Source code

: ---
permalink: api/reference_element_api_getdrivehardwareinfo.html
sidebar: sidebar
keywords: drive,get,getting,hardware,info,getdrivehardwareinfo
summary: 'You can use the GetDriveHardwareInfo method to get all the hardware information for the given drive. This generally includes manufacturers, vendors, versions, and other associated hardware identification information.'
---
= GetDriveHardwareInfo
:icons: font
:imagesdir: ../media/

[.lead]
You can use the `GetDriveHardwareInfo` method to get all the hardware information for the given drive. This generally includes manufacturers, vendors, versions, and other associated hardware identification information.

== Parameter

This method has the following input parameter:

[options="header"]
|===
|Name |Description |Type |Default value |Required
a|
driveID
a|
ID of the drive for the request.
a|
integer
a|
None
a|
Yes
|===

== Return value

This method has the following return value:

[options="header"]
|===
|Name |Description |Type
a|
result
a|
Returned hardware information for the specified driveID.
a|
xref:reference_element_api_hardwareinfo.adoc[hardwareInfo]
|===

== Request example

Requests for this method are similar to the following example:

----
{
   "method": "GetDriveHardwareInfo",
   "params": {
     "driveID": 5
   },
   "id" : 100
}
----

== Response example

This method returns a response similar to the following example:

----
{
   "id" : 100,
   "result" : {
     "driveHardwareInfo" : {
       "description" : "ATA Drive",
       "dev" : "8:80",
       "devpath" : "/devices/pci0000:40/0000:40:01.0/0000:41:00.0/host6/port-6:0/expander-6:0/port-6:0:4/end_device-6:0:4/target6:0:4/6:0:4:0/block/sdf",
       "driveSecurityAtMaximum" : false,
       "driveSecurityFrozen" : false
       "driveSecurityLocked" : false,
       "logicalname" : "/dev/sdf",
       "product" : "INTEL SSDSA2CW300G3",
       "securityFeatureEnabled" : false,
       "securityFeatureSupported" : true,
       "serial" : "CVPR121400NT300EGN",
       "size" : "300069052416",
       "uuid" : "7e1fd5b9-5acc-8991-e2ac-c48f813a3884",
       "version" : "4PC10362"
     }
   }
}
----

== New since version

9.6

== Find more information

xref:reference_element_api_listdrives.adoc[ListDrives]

^^^^^^^^^^^^^^^^

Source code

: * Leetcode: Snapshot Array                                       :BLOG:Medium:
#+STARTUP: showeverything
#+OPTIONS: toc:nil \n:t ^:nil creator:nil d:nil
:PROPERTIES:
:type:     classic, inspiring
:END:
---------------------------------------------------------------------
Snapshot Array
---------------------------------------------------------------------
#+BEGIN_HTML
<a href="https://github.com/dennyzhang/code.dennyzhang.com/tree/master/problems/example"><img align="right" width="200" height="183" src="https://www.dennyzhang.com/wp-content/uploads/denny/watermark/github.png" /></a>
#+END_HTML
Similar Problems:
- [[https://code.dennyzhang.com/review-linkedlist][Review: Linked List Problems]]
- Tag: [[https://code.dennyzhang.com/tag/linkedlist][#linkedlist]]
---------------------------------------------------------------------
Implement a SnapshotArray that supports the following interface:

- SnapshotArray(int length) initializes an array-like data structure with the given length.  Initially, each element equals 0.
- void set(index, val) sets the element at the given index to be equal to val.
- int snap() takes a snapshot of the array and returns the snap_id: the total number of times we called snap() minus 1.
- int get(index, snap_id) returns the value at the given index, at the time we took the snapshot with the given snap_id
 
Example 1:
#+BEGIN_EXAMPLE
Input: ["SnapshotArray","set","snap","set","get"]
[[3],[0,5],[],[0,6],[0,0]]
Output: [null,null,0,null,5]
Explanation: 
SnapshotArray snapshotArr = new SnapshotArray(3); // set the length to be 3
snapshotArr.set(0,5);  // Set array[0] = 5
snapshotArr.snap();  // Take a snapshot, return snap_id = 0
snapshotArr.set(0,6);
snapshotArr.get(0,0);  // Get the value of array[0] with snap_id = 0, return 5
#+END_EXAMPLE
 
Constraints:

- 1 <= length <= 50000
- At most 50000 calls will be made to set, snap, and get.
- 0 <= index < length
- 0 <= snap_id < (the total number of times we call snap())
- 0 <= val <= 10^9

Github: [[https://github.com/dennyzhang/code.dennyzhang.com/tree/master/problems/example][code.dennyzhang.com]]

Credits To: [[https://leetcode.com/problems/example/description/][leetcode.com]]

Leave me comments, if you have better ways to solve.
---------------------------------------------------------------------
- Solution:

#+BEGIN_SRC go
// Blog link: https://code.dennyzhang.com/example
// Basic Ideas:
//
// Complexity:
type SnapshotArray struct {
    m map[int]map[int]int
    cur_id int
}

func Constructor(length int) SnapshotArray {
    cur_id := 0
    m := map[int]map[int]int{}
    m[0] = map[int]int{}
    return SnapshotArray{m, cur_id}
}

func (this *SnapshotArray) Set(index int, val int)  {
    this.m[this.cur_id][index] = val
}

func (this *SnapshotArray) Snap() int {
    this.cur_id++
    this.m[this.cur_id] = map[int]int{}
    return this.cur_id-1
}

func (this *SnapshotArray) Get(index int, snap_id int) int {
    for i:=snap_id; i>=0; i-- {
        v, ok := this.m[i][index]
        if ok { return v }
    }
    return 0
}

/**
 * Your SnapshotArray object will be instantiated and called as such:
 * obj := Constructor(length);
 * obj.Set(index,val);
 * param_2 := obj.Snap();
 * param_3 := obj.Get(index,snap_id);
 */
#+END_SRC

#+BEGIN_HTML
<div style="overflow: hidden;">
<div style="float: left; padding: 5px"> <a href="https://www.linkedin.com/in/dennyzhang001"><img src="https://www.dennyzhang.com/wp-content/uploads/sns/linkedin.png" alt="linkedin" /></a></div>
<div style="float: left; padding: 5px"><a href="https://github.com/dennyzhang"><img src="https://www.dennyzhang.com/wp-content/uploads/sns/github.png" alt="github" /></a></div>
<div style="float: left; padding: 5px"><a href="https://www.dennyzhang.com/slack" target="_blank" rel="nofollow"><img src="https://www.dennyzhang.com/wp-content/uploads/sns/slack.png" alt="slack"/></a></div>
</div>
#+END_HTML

^^^^^^^^^^^^^^^^

Required action:
Some lines of the data may hold the word "SnapshotArray". Say how many do, with nothing else.

Task response:
11